消費税の転嫁とは、税金が取引価格の一部として移転することを意味し、消費税の円滑かつ適正な転嫁とは、生産・流通段階で生じる税金が順々に次段階へと転嫁させていき[1]、最終的には消費者がその全てを負担することを意味する。
たとえば、生産・流通の段階で力の強い事業者が仕入れにかかる消費税を特定供給事業者に負担させた場合、力の弱い事業者の経営が圧迫され、消費者が負担する税というコンセプトに反することになるところ、このような事態を防ぐために消費税転嫁対策特別措置法が存在する[2]。
3. 消費税転嫁対策特別措置法3条1号前段
消費税転嫁対策特別措置法3条1号前段は、「対価の額を減じ……ることにより、特定供給事業者による消費税の転嫁を拒むこと」、すなわち増税日以後に特定供給事業者から供給を受けた商品又は役務について、合理的な理由なく既に取り決められた対価から事後的に減じて支払うことを規制している。
例えば、平成26年4月1日の消費税引上げに際して、消費税を含まない価格が100円の商品について、消費税率引上げ後の対価を108円として契約したにもかかわらず、支払段階で消費税率引上げ分の3円を減じ、105円しか支払わない場合が想定される。
4.本件勧告について
本件は、原稿作成事業者約1500名に支払う委託料について本体価格で定め、消費税額分を上乗せした額で支払うことが合意されていたにもかかわらず、消費税額分(8%)を全く支払わないか、平成26年4月1日の消費税率引上げ分の全部(3%)若しくは一部(3%未満)に相当する額を減じて支払った事案である。

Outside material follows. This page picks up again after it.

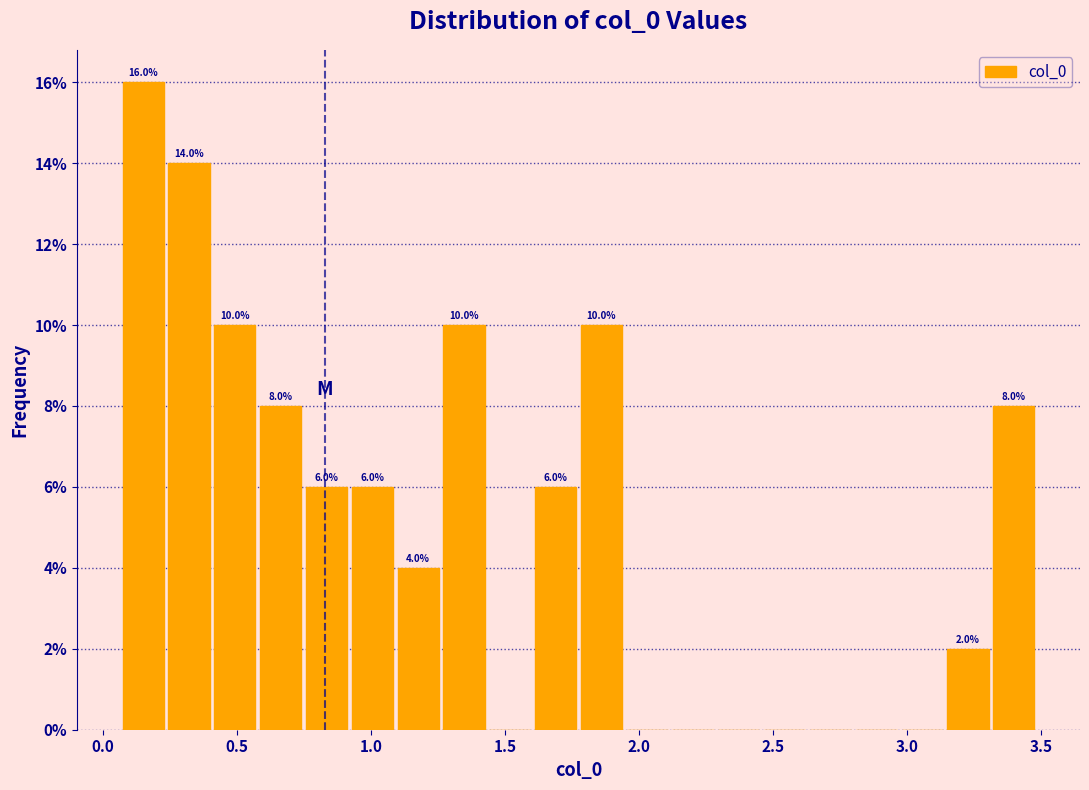

Around what value on the x-axis is the tallest bar? Give the approximate position of its centre, as read against the axis.

0.15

報道によれば、リクルート側の担当者が請求書に消費税を記載しないよう指示をしていたこともあったという。
リクルート側は、消費税転嫁対策特別措置法及びガイドラインに対する理解が充分でなかったとのコメントを発表しているが、本件はまさに消費税転嫁対策特別措置法3条1号前段が想定する典型的なケースであり、勧告がなされるのもやむを得なかったと考えられる。

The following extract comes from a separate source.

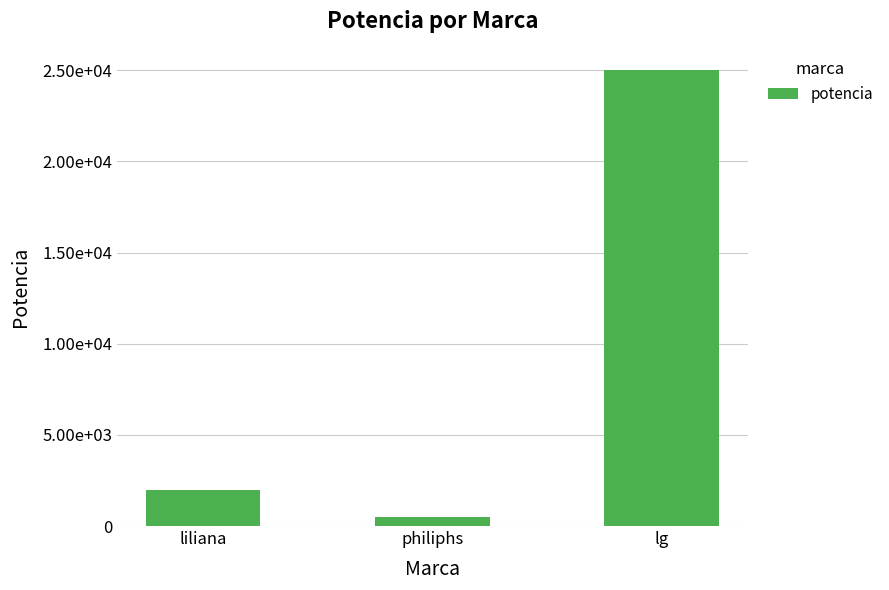

Which category has the lowest value across all series?

philiphs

今年の10月には消費税率が10%に引き上げられる予定であり、各企業としては、消費税転嫁対策特別措置法上の規制に留意する必要性は高まる一方である。
特定事業者としては、消費税の引上げ分を特定供給事業者に負担させることを目的とする等、合理的な理由のない減額を行ってはならないことは当然であるが、合理的な理由のある減額を行う場合であっても、合理的な理由が存在することを説明できるよう、減額に至る経緯を記録化しておくことが望ましい。
また、ガイドラインにおいて、合理的な理由が認められる具体例が記載されているが、これらの例以外にも取引の実態に照らして合理的な理由が認められる場合があり得る[3]。実務上、判断に迷った場合には、まずは弁護士等の専門家に、そのうえで必要に応じて公正取引委員会の相談窓口に照会・相談する等して、違反行為の回避に努めることが望ましい。
[1] たとえば、原材料製造業者→完成品製造業者→卸売業者→小売業者→消費者との商流がある場合、生産・流通の各段階で、消費税の引上げ分どおりに取引価格が上昇することを意味する。
[2] 阿部泰久『Q&A消費税転嫁と価格表示』(新日本法規、2013)2~4頁。
[3] 山田弘ほか編『消費税転嫁対策特別措置法の解説』(公正取引協会、2014)41頁。